* _Selected extract_
_____
We consider termination of the STRS with no additional rule schemes:

  Signature: 0       :: a
             1       :: a
             cons    :: c -> d -> d
             f       :: a -> a -> a -> a
             false   :: b
             filter  :: (c -> b) -> d -> d
             filter2 :: b -> (c -> b) -> c -> d -> d
             map     :: (c -> c) -> d -> d
             nil     :: d
             s       :: a -> a
             true    :: b

  Rules: f(0, 1, X) -> f(s(X), X, X)
         f(Y, U, s(V)) -> s(f(0, 1, V))
         map(I, nil) -> nil
         map(J, cons(X1, Y1)) -> cons(J(X1), map(J, Y1))
         filter(G1, nil) -> nil
         filter(H1, cons(W1, P1)) -> filter2(H1(W1), H1, W1, P1)
         filter2(true, F2, Y2, U2) -> cons(Y2, filter(F2, U2))
         filter2(false, H2, W2, P2) -> filter(H2, P2)
_____
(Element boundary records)
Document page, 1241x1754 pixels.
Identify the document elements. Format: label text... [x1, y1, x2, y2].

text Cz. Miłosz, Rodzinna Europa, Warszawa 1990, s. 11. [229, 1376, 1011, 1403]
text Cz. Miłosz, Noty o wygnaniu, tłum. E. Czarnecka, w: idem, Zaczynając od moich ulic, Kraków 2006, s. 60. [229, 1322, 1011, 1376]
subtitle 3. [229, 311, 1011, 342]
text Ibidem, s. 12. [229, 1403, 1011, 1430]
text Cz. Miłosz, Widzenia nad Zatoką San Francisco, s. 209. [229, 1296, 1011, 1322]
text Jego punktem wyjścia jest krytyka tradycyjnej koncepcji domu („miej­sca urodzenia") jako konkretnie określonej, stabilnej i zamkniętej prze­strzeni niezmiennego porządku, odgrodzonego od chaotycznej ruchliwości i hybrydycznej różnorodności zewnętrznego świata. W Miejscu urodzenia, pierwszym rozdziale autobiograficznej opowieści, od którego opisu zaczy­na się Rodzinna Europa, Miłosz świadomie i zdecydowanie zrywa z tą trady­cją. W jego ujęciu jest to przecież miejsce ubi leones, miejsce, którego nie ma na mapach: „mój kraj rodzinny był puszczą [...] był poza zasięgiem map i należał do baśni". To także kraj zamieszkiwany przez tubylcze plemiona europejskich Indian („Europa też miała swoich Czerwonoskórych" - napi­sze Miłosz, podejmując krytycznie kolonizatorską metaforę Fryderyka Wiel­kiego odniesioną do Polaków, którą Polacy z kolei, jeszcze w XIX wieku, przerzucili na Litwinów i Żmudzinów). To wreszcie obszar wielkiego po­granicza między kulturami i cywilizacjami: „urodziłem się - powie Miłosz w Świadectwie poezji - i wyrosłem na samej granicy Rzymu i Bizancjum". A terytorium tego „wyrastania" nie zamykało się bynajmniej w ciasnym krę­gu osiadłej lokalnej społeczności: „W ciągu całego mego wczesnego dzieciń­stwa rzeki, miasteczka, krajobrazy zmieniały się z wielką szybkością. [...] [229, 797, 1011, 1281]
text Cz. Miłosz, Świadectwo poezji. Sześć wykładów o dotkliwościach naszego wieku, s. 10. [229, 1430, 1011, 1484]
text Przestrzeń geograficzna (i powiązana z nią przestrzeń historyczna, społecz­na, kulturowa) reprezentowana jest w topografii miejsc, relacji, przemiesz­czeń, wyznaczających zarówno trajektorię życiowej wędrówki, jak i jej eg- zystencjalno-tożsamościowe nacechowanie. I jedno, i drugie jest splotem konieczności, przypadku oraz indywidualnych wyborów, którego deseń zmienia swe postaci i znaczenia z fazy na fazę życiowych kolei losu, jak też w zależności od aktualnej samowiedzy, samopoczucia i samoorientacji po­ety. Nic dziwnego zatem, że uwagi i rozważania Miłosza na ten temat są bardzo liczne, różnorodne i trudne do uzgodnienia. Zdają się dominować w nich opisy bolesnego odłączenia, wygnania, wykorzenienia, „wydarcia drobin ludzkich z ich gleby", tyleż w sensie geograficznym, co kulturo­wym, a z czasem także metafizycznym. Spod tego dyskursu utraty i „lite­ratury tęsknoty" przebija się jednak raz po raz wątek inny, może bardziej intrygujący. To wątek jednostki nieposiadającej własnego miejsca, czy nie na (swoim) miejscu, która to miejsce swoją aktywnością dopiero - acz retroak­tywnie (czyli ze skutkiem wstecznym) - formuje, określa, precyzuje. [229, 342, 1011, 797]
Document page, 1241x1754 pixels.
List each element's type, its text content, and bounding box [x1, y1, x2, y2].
_____
* _Problem_
Copy everything in the rewriting system listing from "filter(G1, nil) ->" down to "cons(Y2, filter(F2, U2))", character for character.

* _Solved problem_
filter(G1, nil) -> nil
         filter(H1, cons(W1, P1)) -> filter2(H1(W1), H1, W1, P1)
         filter2(true, F2, Y2, U2) -> cons(Y2, filter(F2, U2))